Возвестив таким образом гибель Второй империи, Мадзини сопоставляет нынешнее экономическое положение Франции с заманчивыми обещаниями Наполеона о всеобщем благоденствии:

«Когда Вы противозаконно захватили власть, то, как бы во искупление ее происхождения, Вы обещали, что будете править так, чтобы принести мир беспокойной, мятежной и других вовлекающей в мятеж Франции. Но разве сажать в тюрьмы, зажимать рот, отправлять в ссылку— значит править? Разве жандарм — это учитель? Разве шпион — это апостол нравственности и взаимного доверия? Темному французскому крестьянину Вы говорили, что вместе с Вашим правлением для него наступает новая эра, что тяготы, от которых он стонет, одна за другой исчезнут вовсе. Исчезла ли хоть одна? Можете ли Вы указать хоть на одно-единственное улучшение в его доле, на исчезновение хоть одной статьи из его налогового бремени? Можете ли Вы объяснить, почему крестьянин записывается теперь в члены Marianne? Можете ли Вы отрицать, что капиталы, которые раньше естественно предназначались для сельского хозяйства, теперь поглощаются через открытые Вами каналы спекуляции в области промышленности, и что это лишает земледельца возможности получать ссуды для покупки рабочего инвентаря и повышения плодородия земли? Сбитому с толку рабочему Вы бросали приманку, заявляя, что Вы будете empereur du peuple [императором народа. Ред.], своего рода новоявленным Генрихом IV, что Вы обеспечите рабочему постоянную работу, высокую заработную плату и la poule au pot [курицу на обед. Ред.]. Не слишком ли вздорожала la poule au pot во Франции как раз теперь? А квартирная плата, а некоторые из предметов первой необходимости, не вздорожали ли они еще больше? Вы открыли новые улицы — новые линии коммуникаций, проложенные в стратегических целях Вашей политики репрессий, — Вы ломали и строили вновь. Но разве большая часть рабочего класса занята в тех отраслях строительства, которые Вы облагодетельствовали?
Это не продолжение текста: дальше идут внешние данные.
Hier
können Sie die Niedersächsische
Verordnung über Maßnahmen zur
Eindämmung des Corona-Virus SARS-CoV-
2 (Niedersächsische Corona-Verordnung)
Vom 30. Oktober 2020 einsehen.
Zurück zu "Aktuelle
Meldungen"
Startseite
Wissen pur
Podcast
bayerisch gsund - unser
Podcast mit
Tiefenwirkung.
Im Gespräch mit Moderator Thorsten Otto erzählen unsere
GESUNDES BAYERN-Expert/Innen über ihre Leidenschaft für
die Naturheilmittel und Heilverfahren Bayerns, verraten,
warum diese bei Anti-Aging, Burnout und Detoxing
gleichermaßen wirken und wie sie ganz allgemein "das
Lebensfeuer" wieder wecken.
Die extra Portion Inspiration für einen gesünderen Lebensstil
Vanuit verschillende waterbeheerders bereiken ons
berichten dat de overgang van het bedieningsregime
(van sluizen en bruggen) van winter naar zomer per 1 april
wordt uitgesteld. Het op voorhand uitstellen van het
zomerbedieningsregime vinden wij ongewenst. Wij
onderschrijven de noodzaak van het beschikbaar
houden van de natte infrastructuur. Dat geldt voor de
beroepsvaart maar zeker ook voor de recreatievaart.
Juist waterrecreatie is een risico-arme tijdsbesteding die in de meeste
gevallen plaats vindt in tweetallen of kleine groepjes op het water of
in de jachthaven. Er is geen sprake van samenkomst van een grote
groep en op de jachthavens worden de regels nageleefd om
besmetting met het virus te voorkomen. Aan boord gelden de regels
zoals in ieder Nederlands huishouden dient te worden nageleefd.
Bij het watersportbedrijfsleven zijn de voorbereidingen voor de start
Можете ли Вы без конца переворачивать вверх дном Париж и главные провинциальные города ради создания источника труда и заработка для пролетариев? Можете ли Вы даже мечтать о том, чтобы таким искусственным, временным средством заменить правильный, нормальный прогресс и окупающее себя производство? Разве производство находится теперь в удовлетворительном состоянии? Разве три пятых столяров-краснодеревцев, плотников, механиков не сидят сейчас в Париже без работы? Буржуазии, которую так легко напугать и ничего не стоит привести в восторг, Вы навевали фантастические грезы, надежды на то, что темп промышленной деятельности удвоится, надежды на новые источники доходов, на Эльдорадо оживленного вывоза и международных сношений.